Your assignment
Every line below between the line holding "left shoulder: (100, 413)" and the line holding "right elbow: (374, 440)", inclusive, should be repeated exactly, and all other lines omitted.

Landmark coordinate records

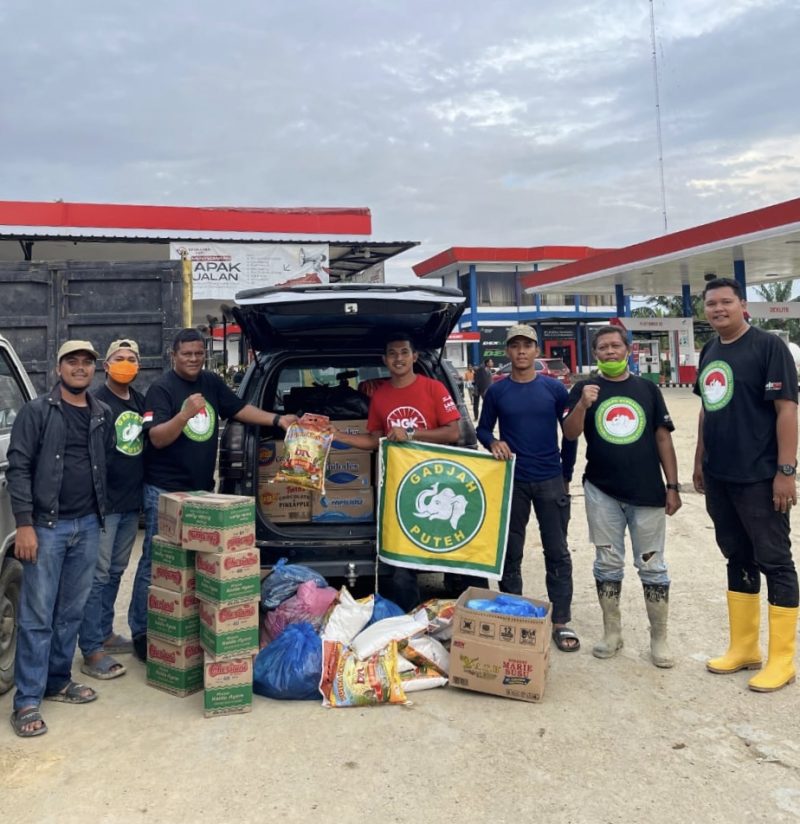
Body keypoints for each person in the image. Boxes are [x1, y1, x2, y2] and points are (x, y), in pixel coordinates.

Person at [129, 328, 296, 661]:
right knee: (156, 561)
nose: (193, 359)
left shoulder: (210, 382)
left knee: (194, 563)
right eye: (186, 354)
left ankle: (184, 624)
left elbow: (238, 409)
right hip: (164, 491)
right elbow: (158, 438)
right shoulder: (161, 389)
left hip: (201, 491)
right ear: (173, 355)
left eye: (198, 353)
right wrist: (184, 414)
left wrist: (278, 420)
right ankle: (142, 631)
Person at [693, 277, 799, 692]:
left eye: (726, 302)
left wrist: (786, 471)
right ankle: (744, 647)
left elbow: (787, 410)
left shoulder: (769, 347)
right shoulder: (711, 349)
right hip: (720, 474)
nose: (719, 309)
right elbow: (707, 407)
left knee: (775, 561)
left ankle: (783, 659)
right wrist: (701, 457)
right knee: (736, 556)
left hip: (760, 476)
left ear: (743, 305)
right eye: (712, 304)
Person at [7, 340, 114, 737]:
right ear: (58, 369)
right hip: (47, 528)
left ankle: (57, 681)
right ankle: (27, 700)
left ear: (94, 371)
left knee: (70, 612)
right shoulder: (37, 413)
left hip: (86, 525)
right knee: (37, 616)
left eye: (87, 362)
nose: (80, 368)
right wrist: (25, 524)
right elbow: (19, 467)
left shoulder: (100, 413)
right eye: (73, 362)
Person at [334, 334, 485, 610]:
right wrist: (336, 436)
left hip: (437, 486)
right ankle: (408, 629)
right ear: (384, 360)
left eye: (404, 352)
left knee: (445, 553)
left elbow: (453, 432)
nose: (399, 358)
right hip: (397, 488)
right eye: (392, 353)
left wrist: (412, 434)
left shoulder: (434, 388)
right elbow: (374, 440)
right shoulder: (380, 397)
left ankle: (464, 619)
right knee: (401, 567)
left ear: (414, 357)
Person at [563, 325, 681, 668]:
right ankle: (611, 632)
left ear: (627, 349)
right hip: (602, 491)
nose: (610, 352)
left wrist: (672, 485)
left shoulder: (646, 388)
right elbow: (570, 433)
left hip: (647, 493)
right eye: (603, 347)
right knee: (607, 563)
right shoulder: (584, 388)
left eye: (616, 345)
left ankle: (659, 637)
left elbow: (663, 438)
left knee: (653, 566)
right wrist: (583, 406)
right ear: (595, 354)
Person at [477, 324, 580, 652]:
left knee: (558, 551)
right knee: (510, 551)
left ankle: (561, 620)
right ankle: (512, 614)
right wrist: (493, 442)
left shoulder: (554, 390)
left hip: (551, 478)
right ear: (507, 352)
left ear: (537, 351)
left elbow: (570, 434)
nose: (521, 352)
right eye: (515, 346)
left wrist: (566, 472)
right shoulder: (496, 391)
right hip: (513, 481)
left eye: (527, 346)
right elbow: (482, 429)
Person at [77, 340, 145, 681]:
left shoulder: (139, 401)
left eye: (132, 359)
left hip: (131, 502)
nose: (126, 364)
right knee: (97, 576)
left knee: (116, 572)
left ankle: (104, 632)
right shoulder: (96, 402)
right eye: (119, 359)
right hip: (105, 505)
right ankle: (91, 649)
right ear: (106, 365)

Answer box
left shoulder: (100, 413)
right eye: (73, 362)
Person at [334, 334, 485, 610]:
right wrist: (336, 436)
left hip: (437, 486)
right ankle: (408, 629)
right ear: (384, 360)
left eye: (404, 352)
left knee: (445, 553)
left elbow: (453, 432)
nose: (399, 358)
right hip: (397, 488)
right eye: (392, 353)
left wrist: (412, 434)
left shoulder: (434, 388)
right elbow: (374, 440)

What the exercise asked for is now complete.